네트워크 배치(Layout)는 네트워크 노드에 대한 좌표를 반환하는 단순히 알고리즘이라고 볼 수 있다.

barabasi.game 함수를 사용해서 80개 노드를 갖는 그래프를 통해 네트워크 배치에 대한 탐색을 시작해 본다. 선호적 연결원리(Preferential attachment)를 따라 노드 하나에서 시작해서 체계적으로 증가시켜 나간다.

##=======================================================================
## 01. 네트워크 배치
##=======================================================================
# source("02.code/01-clean.R")
# source("02.code/04-network-viz.R")

# 바라바시 게임 (Preferential attachment)
library(igraph)

net.bg <- barabasi.game(80) 
V(net.bg)$frame.color <- "white"
V(net.bg)$color <- "orange"
V(net.bg)$label <- "" 
V(net.bg)$size <- 10
E(net.bg)$arrow.mode <- 0
plot(net.bg)

# layout 설정
plot(net.bg, layout=layout.random)

사전에 네트워크 배치에 대해 설정하고 이를 적용하는 것도 가능하다. 내장된 네트워크 배치 기능은 다음과 같다.

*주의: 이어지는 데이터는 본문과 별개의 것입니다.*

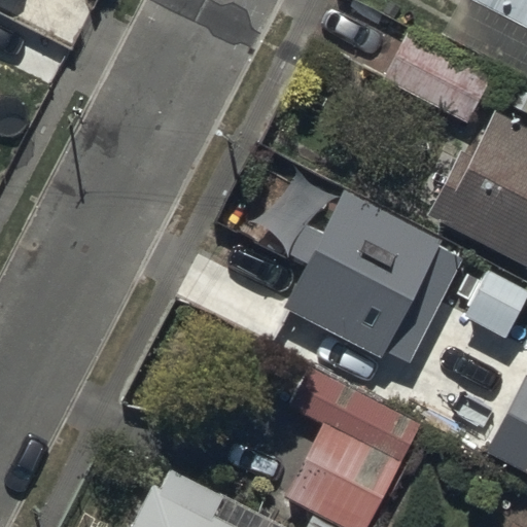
[(526,0),(477,0),(526,25),(526,0)]
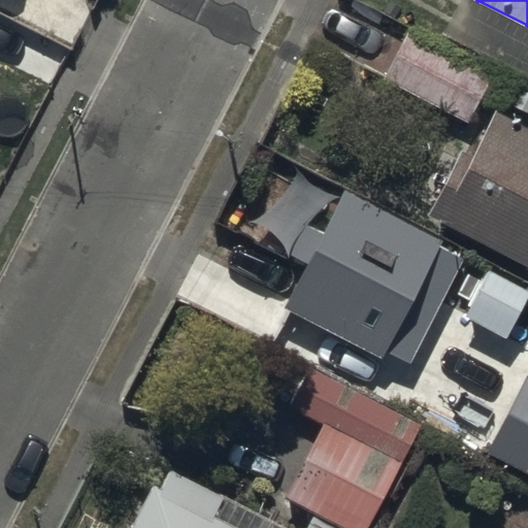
[(384,84),(464,124),(491,70),(410,30),(384,84)]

layout.random() : 임의 네트워크 배치
layout.circle() : 원형태 네트워크 배치
layout.sphere() : 구형태 네트워크 배치

# 사전에 노드좌표를 설정
l <- layout.circle(net.bg)
plot(net.bg, layout=l)

# 개발자가 직접 설정
l <- matrix(c(1:vcount(net.bg), c(1, vcount(net.bg):2)), vcount(net.bg), 2)
plot(net.bg, layout=l)

# 노드 배치 내장함수: 무작위
l <- layout.random(net.bg)
plot(net.bg, layout=l)

# 노드 배치 내장함수: 원
l <- layout.circle(net.bg)
plot(net.bg, layout=l)

# 노드 배치 내장함수: 구
l <- layout.sphere(net.bg)
plot(net.bg, layout=l)

2.1. 네트워크 배치 알고리즘

심미적으로 보기 좋은 네트워크 그래프를 얻기 위해 많은 알고리즘이 제안되었고, Fruchterman-Reingold 알고리즘을 비롯한 다양한 알고리즘이 존재한다. 물리학에서 가져온 스프링, 힘 등의 개념을 노드와 엣지에 적용하여 컴퓨터의 도움을 얻어 데이터가 크지 않은 경우 빠른 시간내에 시각화가 가능하다.

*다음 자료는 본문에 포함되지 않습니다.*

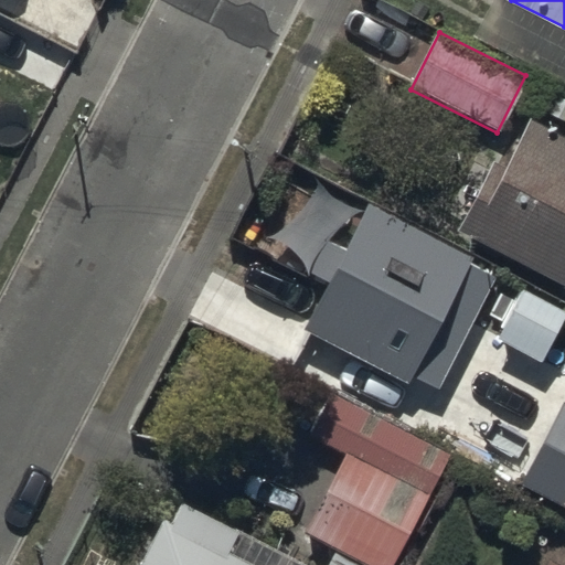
[(564,135),(531,118),(470,240),(564,286),(564,135)]
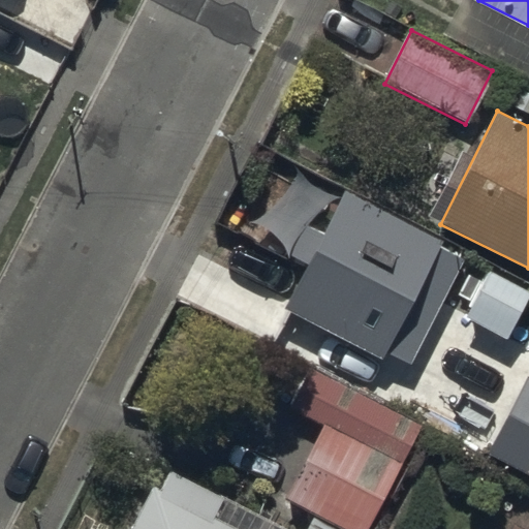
[(287,303),(380,349),(384,342),(413,356),(463,256),(434,242),(438,235),(345,188),(287,303)]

Force-directed graph drawing ¹

Force-directed graph drawing algorithms are a class of algorithms for drawing graphs in an aesthetically pleasing way. Their purpose is to position the nodes of a graph in two-dimensional or three-dimensional space so that all the edges are of more or less equal length and there are as few crossing edges as possible, by assigning forces among the set of edges and the set of nodes, based on their relative positions, and then using these forces either to simulate the motion of the edges and nodes or to minimize their energy.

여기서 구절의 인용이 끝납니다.